2. The child for whom child support is ordered has legally emancipated.
3. The child for whom child support is ordered has died.
(C) Removal of an obligor's name and social security number from all State and federal intercepts.
(D) Release of personal and real property liens.
(3) If a local child support agency closes a case when the obligor continues to have a current child support or medical support obligation or unassigned arrears exist pursuant to subparagraph (8) of subsection (a), the local child support agency shall release, remove, rescind or terminate establishment or enforcement actions as appropriate. For purposes of this subparagraph, release, removal, rescission or termination of establishment and enforcement actions includes, but is not limited to, the following:
(A) Removal of obligor's name and Social Security Number from all State and federal intercepts.
(B) Substitution of payee on income withholding and medical support order. The local child support agency shall substitute the obligee as the payee on any income withholding and medical support orders.
(C) Substitution of payee on real property lien. The local child support agency shall file and record a substitution of payee in each county in which a judgment or abstract of judgment has previously been recorded.
(D) Substitution of payee on notice of child support lien or lien against personal property lien. The local child support agency shall file a substitution of payee with the Secretary of State for any notice of child support lien previously filed pursuant to Section 17523, Family Code.
(4) When a recipient of services has a family violence indicator, a local child support agency shall obtain from a recipient of services a substitute address, when necessary for releasing, removing, rescinding or terminating establishment and enforcement actions and shall not disclose the whereabouts of the recipient of services and the affected child(ren) unless ordered to do so by a court of competent jurisdiction after proper notice and hearing.

Credits

Note: Authority cited: Sections 17306, 17310 and 17312, Family Code. Reference: Sections 4506.2, 5237, 7613, 17502, 17523 and 17531, Family Code; and 45 Code of Federal Regulations, Sections 302.35, 303.3 and 303.11.
History
1. New article 2 (section 118203) and section filed 3-25-2002 as an emergency; operative 3-25-2002 (Register 2002, No. 13). A Certificate of Compliance must be transmitted to OAL by 9-23-2002 or emergency language will be repealed by operation of law on the following day.
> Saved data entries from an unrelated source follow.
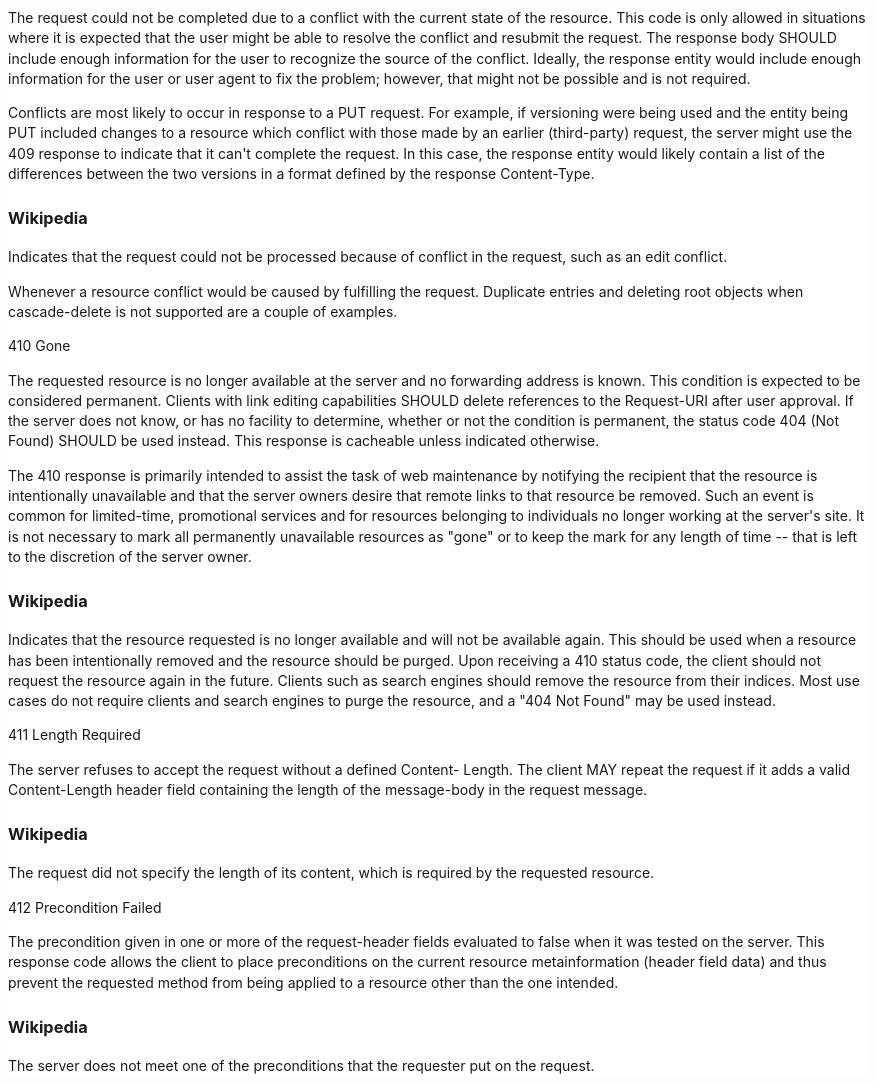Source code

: <p>The request could not be completed due to a conflict with the current state of the resource. This code is only allowed in situations where it is expected that the user might be able to resolve the conflict and resubmit the request. The response body SHOULD include enough information for the user to recognize the source of the conflict. Ideally, the response entity would include enough information for the user or user agent to fix the problem; however, that might not be possible and is not required.</p>
<p>Conflicts are most likely to occur in response to a PUT request. For example, if versioning were being used and the entity being PUT included changes to a resource which conflict with those made by an earlier (third-party) request, the server might use the 409 response to indicate that it can't complete the request. In this case, the response entity would likely contain a list of the differences between the two versions in a format defined by the response Content-Type.</p>
<h3>Wikipedia</h3>
<p>Indicates that the request could not be processed because of conflict in the request, such as an edit conflict.</p>
<p><i class="icon-star"></i> Whenever a resource conflict would be caused by fulfilling the request. Duplicate entries and deleting root objects when cascade-delete is not supported are a couple of examples.</p>
</div>
</div>
<div class="span4">
<a data-toggle="collapse" data-target="#gone">410 Gone</a>
<div id="gone" class="collapse">
<p>The requested resource is no longer available at the server and no forwarding address is known. This condition is expected to be considered permanent. Clients with link editing capabilities SHOULD delete references to the Request-URI after user approval. If the server does not know, or has no facility to determine, whether or not the condition is permanent, the status code 404 (Not Found) SHOULD be used instead. This response is cacheable unless indicated otherwise.</p>
<p>The 410 response is primarily intended to assist the task of web maintenance by notifying the recipient that the resource is intentionally unavailable and that the server owners desire that remote links to that resource be removed. Such an event is common for limited-time, promotional services and for resources belonging to individuals no longer working at the server's site. It is not necessary to mark all permanently unavailable resources as "gone" or to keep the mark for any length of time -- that is left to the discretion of the server owner.</p>
<h3>Wikipedia</h3>
<p>Indicates that the resource requested is no longer available and will not be available again. This should be used when a resource has been intentionally removed and the resource should be purged. Upon receiving a 410 status code, the client should not request the resource again in the future. Clients such as search engines should remove the resource from their indices. Most use cases do not require clients and search engines to purge the resource, and a &quot;404 Not Found&quot; may be used instead.</p>
</div>
</div>
<div class="span4">
<a data-toggle="collapse" data-target="#length_rqd">411 Length Required</a>
<div id="length_rqd" class="collapse">
<p>The server refuses to accept the request without a defined Content- Length. The client MAY repeat the request if it adds a valid Content-Length header field containing the length of the message-body in the request message.</p>
<h3>Wikipedia</h3>
<p>The request did not specify the length of its content, which is required by the requested resource.</p>
</div>
</div>
</div>
<div class="row">
<div class="span4">
<a data-toggle="collapse" data-target="#precondition_failed">412 Precondition Failed</a>
<div id="precondition_failed" class="collapse">
<p>The precondition given in one or more of the request-header fields evaluated to false when it was tested on the server. This response code allows the client to place preconditions on the current resource metainformation (header field data) and thus prevent the requested method from being applied to a resource other than the one intended.</p>
<h3>Wikipedia</h3>
<p>The server does not meet one of the preconditions that the requester put on the request.</p>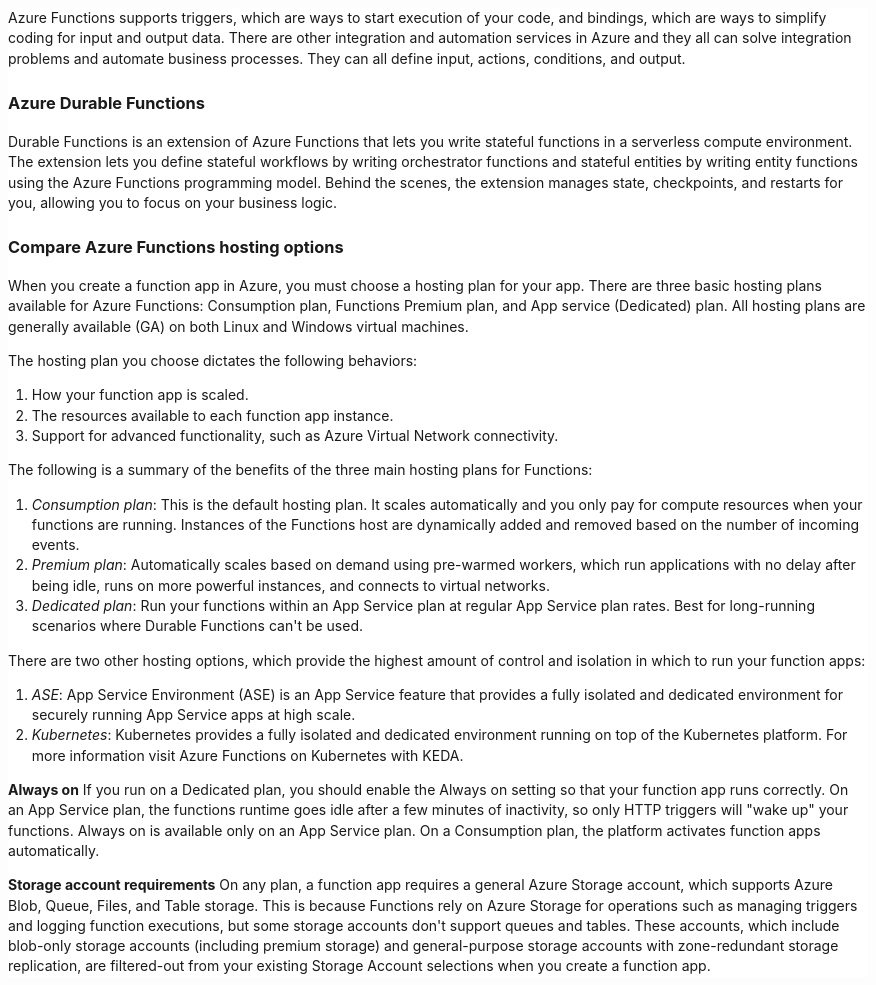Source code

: Azure Functions supports triggers, which are ways to start execution of your code, and bindings, which are ways to simplify coding for input and output data. There are other integration and automation services in Azure and they all can solve integration problems and automate business processes. They can all define input, actions, conditions, and output.

### Azure Durable Functions

Durable Functions is an extension of Azure Functions that lets you write stateful functions in a serverless compute environment. The extension lets you define stateful workflows by writing orchestrator functions and stateful entities by writing entity functions using the Azure Functions programming model. Behind the scenes, the extension manages state, checkpoints, and restarts for you, allowing you to focus on your business logic.

### Compare Azure Functions hosting options

When you create a function app in Azure, you must choose a hosting plan for your app. There are three basic hosting plans available for Azure Functions: Consumption plan, Functions Premium plan, and App service (Dedicated) plan. All hosting plans are generally available (GA) on both Linux and Windows virtual machines.

The hosting plan you choose dictates the following behaviors:
1. How your function app is scaled.
2. The resources available to each function app instance.
3. Support for advanced functionality, such as Azure Virtual Network connectivity.

The following is a summary of the benefits of the three main hosting plans for Functions:

1. *Consumption plan*:	This is the default hosting plan. It scales automatically and you only pay for compute resources when your functions are running. Instances of the Functions host are dynamically added and removed based on the number of incoming events.
2. *Premium plan*:	Automatically scales based on demand using pre-warmed workers, which run applications with no delay after being idle, runs on more powerful instances, and connects to virtual networks.
3. *Dedicated plan*:	Run your functions within an App Service plan at regular App Service plan rates. Best for long-running scenarios where Durable Functions can't be used.

There are two other hosting options, which provide the highest amount of control and isolation in which to run your function apps:

1. *ASE*:	App Service Environment (ASE) is an App Service feature that provides a fully isolated and dedicated environment for securely running App Service apps at high scale.
2. *Kubernetes*:	Kubernetes provides a fully isolated and dedicated environment running on top of the Kubernetes platform. For more information visit Azure Functions on Kubernetes with KEDA.

**Always on**
If you run on a Dedicated plan, you should enable the Always on setting so that your function app runs correctly. On an App Service plan, the functions runtime goes idle after a few minutes of inactivity, so only HTTP triggers will "wake up" your functions. Always on is available only on an App Service plan. On a Consumption plan, the platform activates function apps automatically.

**Storage account requirements**
On any plan, a function app requires a general Azure Storage account, which supports Azure Blob, Queue, Files, and Table storage. This is because Functions rely on Azure Storage for operations such as managing triggers and logging function executions, but some storage accounts don't support queues and tables. These accounts, which include blob-only storage accounts (including premium storage) and general-purpose storage accounts with zone-redundant storage replication, are filtered-out from your existing Storage Account selections when you create a function app.
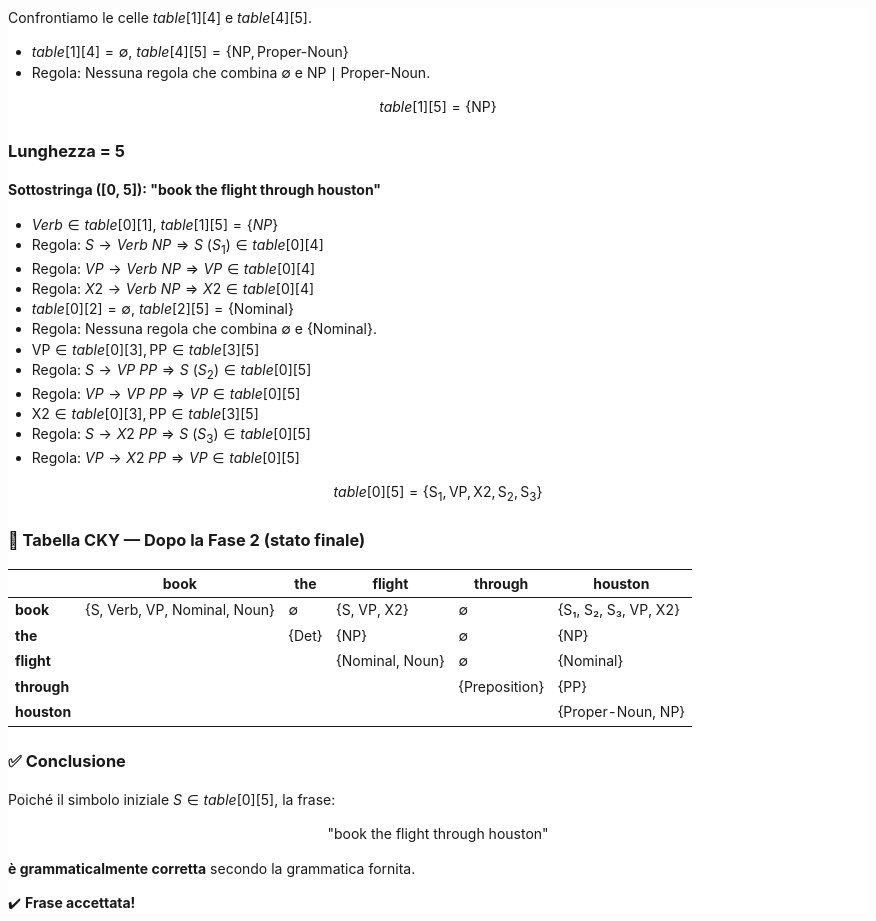 Confrontiamo le celle $table[1][4]$ e $table[4][5]$.

- $table[1][4] = \emptyset$, $table[4][5] = \{ \text{NP}, \text{Proper-Noun} \}$
- Regola: Nessuna regola che combina $\emptyset$ e $\text{NP} \mid \text{Proper-Noun}$.

$$
table[1][5] = \{ \text{NP} \}
$$

### Lunghezza = 5

**Sottostringa \([0, 5]\): "book the flight through houston"**

- $Verb \in table[0][1]$, $table[1][5] = \{NP\}$
- Regola: $S \rightarrow Verb\ NP \Rightarrow S \ (S_1) \in table[0][4]$
- Regola: $VP \rightarrow Verb\ NP \Rightarrow VP \in table[0][4]$
- Regola: $X2 \rightarrow Verb\ NP \Rightarrow X2 \in table[0][4]$
- $table[0][2] = \emptyset$, $table[2][5] = \{\text{Nominal}\}$
- Regola: Nessuna regola che combina $\emptyset$ e $\{\text{Nominal}\}$.
- $\text{VP} \in table[0][3], \text{PP} \in table[3][5]$
- Regola: $S \rightarrow VP\ PP \Rightarrow S \ (S_2) \in table[0][5]$
- Regola: $VP \rightarrow VP\ PP \Rightarrow VP \in table[0][5]$
- $\text{X2} \in table[0][3], \text{PP} \in table[3][5]$
- Regola: $S \rightarrow X2\ PP \Rightarrow S \ (S_3) \in table[0][5]$
- Regola: $VP \rightarrow X2\ PP \Rightarrow VP \in table[0][5]$

$$
table[0][5] = \{ \text{S}_1, \text{VP}, \text{X2}, \text{S}_2, \text{S}_3 \}
$$

### 📐 Tabella CKY — Dopo la Fase 2 (stato finale)
|              | book                                  | the          | flight                 | through         | houston                     |
|--------------|----------------------------------------|--------------|-------------------------|------------------|------------------------------|
| **book**     | {S, Verb, VP, Nominal, Noun}           | ∅            | {S, VP, X2}             | ∅                | {S₁, S₂, S₃, VP, X2}         |
| **the**      |                                        | {Det}        | {NP}                    | ∅                | {NP}                           |
| **flight**   |                                        |              | {Nominal, Noun}         | ∅                | {Nominal}                   |
| **through**  |                                        |              |                         | {Preposition}    | {PP}                         |
| **houston**  |                                        |              |                         |                  | {Proper-Noun, NP}           |


### ✅ Conclusione

Poiché il simbolo iniziale $S \in table[0][5]$, la frase:

$$
\text{"book the flight through houston"}
$$

**è grammaticalmente corretta** secondo la grammatica fornita.

✔️ **Frase accettata!**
2. New article 2 (section 118203) and section refiled 8-22-2002 as an emergency; operative 8-22-2002 (Register 2002, No. 34). Pursuant to Family Code section 17306(e)(2), a Certificate of Compliance must be transmitted to OAL by 2-18-2003 or emergency language will be repealed by operation of law on the following day.
3. Certificate of Compliance as to 8-22-2002 order transmitted to OAL 2-13-2003 and filed 3-24-2003 (Register 2003, No. 13).
This database is current through 3/22/24 Register 2024, No. 12.